[Problem requirements] Arrange the lines from the beginning of the data through the line that contains "Verarbeitung mit berechtigtem Interesse.", both included, as a numbered list, and skip any blank lines.

(Transcribed page contents)
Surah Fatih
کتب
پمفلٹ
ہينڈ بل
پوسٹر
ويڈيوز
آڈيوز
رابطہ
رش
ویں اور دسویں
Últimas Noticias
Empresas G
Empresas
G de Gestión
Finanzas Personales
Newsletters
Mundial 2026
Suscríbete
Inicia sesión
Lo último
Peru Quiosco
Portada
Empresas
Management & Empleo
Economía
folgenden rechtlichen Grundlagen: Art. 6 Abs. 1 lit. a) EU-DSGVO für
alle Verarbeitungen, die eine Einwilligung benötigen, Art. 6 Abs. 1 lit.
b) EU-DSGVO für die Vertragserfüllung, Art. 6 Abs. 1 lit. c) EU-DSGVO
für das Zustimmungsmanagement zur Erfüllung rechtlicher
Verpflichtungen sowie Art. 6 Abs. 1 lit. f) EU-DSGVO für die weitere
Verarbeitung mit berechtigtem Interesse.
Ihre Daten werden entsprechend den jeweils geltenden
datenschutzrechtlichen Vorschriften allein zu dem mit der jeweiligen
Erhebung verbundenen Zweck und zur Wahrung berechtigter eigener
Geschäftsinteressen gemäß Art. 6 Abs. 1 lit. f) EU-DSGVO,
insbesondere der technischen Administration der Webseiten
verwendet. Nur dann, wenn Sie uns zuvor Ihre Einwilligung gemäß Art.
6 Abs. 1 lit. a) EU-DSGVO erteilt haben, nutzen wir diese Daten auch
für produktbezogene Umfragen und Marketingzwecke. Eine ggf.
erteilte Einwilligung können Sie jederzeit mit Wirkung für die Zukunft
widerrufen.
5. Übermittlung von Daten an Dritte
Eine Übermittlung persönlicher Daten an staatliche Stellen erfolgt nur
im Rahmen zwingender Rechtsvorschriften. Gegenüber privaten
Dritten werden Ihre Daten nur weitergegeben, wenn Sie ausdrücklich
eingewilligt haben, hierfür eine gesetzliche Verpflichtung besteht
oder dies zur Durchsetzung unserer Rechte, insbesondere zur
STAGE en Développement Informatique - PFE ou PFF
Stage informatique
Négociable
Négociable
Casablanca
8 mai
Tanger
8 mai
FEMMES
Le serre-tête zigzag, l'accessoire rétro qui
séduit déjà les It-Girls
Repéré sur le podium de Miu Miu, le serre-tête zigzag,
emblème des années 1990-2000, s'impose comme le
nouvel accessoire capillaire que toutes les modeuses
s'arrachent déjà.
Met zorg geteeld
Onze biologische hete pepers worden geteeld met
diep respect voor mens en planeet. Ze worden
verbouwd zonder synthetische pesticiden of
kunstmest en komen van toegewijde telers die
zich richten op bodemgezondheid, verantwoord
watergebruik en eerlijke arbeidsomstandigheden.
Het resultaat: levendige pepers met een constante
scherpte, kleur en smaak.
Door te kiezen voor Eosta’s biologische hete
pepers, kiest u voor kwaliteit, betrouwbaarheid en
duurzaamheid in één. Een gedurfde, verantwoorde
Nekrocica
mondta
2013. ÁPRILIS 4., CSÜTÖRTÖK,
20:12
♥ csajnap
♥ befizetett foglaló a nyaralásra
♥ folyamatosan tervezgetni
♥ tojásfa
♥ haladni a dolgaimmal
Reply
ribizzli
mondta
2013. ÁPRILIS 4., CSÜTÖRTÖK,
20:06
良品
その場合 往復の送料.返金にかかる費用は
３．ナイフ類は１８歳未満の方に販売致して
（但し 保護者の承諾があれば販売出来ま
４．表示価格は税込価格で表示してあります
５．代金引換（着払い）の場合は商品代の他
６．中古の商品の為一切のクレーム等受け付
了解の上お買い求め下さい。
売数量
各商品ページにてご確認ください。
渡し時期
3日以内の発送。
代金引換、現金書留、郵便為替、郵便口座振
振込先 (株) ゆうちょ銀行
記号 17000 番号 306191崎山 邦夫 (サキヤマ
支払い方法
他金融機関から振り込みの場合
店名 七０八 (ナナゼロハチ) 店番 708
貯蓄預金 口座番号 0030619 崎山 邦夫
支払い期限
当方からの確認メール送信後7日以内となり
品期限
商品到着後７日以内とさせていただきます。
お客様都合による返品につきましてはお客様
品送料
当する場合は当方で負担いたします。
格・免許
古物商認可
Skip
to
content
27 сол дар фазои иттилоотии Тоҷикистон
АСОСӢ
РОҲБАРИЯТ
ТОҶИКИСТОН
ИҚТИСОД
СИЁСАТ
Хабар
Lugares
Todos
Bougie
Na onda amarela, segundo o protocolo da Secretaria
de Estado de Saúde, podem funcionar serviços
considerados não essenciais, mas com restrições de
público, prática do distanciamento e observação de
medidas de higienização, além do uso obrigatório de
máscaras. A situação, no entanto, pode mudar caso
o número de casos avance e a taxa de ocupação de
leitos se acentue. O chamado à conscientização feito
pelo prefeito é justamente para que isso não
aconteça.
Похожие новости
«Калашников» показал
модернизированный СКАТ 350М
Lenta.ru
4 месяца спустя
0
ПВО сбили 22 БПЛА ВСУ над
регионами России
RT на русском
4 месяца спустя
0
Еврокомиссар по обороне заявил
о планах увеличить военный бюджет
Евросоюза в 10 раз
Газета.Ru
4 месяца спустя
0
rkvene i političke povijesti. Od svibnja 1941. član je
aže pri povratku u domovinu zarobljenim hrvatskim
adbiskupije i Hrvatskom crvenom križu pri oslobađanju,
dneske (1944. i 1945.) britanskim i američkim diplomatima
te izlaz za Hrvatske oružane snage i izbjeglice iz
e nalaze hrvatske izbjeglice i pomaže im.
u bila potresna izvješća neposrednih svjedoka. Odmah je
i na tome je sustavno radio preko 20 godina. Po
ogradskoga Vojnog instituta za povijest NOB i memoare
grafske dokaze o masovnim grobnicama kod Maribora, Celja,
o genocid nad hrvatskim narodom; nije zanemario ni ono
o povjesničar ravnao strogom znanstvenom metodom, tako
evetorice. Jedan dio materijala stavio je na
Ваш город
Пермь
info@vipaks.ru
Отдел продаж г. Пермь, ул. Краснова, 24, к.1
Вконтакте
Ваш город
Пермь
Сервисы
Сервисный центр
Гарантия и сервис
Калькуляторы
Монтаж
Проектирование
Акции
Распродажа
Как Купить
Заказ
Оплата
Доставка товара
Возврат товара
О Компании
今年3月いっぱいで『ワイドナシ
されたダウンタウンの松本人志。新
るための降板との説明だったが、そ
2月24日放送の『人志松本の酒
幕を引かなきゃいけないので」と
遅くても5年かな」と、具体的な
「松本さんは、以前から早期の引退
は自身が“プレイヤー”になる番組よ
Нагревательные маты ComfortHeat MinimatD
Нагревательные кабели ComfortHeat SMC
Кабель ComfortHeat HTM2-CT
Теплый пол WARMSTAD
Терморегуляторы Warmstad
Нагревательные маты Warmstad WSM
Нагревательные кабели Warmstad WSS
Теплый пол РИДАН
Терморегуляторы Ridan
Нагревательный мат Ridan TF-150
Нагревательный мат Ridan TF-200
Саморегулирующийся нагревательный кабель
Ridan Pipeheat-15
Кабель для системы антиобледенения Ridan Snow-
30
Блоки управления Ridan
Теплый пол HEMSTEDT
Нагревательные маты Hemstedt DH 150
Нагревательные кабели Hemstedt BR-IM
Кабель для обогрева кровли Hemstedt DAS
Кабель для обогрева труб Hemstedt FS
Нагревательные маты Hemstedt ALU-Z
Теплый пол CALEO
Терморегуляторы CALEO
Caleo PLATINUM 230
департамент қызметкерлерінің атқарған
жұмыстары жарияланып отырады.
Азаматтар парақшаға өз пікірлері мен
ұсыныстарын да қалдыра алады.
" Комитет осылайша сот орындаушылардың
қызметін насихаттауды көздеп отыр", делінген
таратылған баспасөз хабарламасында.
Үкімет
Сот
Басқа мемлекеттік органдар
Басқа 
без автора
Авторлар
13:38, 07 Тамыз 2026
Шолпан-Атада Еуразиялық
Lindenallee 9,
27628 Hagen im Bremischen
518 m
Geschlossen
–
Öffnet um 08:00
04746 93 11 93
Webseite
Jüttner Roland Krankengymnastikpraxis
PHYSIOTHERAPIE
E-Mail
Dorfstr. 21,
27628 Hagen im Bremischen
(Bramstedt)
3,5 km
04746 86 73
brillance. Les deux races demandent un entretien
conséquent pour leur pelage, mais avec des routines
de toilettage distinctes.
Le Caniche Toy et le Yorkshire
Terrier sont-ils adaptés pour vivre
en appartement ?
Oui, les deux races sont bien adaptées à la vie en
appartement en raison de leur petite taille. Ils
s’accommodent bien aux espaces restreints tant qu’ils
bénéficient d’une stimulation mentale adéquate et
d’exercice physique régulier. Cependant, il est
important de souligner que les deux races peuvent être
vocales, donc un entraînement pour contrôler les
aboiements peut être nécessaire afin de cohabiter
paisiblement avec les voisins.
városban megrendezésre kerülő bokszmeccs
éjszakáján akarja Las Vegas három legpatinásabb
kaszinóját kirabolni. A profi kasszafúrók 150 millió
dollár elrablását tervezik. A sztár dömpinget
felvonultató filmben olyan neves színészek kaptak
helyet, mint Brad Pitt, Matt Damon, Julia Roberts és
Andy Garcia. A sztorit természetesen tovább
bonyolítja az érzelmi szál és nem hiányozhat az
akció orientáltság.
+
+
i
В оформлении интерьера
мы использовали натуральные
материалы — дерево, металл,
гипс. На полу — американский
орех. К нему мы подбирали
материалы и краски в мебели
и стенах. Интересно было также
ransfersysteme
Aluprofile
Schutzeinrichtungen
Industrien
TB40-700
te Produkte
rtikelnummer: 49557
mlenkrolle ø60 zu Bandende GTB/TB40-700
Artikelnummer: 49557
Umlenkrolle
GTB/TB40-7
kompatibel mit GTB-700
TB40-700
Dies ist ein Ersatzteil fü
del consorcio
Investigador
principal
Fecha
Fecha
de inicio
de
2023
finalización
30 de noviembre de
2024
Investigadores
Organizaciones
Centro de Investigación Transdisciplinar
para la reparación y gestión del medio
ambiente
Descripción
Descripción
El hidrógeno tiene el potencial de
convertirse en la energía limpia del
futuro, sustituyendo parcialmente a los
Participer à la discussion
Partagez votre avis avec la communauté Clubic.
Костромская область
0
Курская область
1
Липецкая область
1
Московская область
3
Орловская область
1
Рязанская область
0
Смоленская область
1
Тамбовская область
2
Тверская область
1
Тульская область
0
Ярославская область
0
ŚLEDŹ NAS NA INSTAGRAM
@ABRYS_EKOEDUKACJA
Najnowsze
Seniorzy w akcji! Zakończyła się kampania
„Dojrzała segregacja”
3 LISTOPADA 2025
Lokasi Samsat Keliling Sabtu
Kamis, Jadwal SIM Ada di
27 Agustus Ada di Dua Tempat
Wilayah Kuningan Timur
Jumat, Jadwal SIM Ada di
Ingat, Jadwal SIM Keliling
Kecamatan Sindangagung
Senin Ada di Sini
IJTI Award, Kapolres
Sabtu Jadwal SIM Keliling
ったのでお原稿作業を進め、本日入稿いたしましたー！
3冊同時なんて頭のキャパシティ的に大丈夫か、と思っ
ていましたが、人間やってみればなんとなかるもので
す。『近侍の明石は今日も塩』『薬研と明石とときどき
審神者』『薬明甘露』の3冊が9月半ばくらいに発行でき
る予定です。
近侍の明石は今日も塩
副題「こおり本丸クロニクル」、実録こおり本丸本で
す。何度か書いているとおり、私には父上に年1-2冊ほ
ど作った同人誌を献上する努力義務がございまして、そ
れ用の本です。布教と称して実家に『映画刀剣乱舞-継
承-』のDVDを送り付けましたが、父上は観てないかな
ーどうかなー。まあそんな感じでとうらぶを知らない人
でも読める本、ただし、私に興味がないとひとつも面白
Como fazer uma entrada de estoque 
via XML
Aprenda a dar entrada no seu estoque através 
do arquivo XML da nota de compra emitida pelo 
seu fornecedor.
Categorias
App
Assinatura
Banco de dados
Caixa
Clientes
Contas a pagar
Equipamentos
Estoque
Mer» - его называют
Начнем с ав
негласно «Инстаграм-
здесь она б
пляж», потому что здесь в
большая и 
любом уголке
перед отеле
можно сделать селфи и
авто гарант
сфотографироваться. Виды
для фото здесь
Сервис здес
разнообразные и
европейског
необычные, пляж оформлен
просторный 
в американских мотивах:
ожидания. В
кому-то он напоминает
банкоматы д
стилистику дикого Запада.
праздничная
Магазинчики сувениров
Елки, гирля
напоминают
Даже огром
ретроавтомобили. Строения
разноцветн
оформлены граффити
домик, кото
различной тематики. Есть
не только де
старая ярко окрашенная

[Result of the task]
1. Surah Fatih
2. کتب
3. پمفلٹ
4. ہينڈ بل
5. پوسٹر
6. ويڈيوز
7. آڈيوز
8. رابطہ
9. رش
10. ویں اور دسویں
11. Últimas Noticias
12. Empresas G
13. Empresas
14. G de Gestión
15. Finanzas Personales
16. Newsletters
17. Mundial 2026
18. Suscríbete
19. Inicia sesión
20. Lo último
21. Peru Quiosco
22. Portada
23. Empresas
24. Management & Empleo
25. Economía
26. folgenden rechtlichen Grundlagen: Art. 6 Abs. 1 lit. a) EU-DSGVO für
27. alle Verarbeitungen, die eine Einwilligung benötigen, Art. 6 Abs. 1 lit.
28. b) EU-DSGVO für die Vertragserfüllung, Art. 6 Abs. 1 lit. c) EU-DSGVO
29. für das Zustimmungsmanagement zur Erfüllung rechtlicher
30. Verpflichtungen sowie Art. 6 Abs. 1 lit. f) EU-DSGVO für die weitere
31. Verarbeitung mit berechtigtem Interesse.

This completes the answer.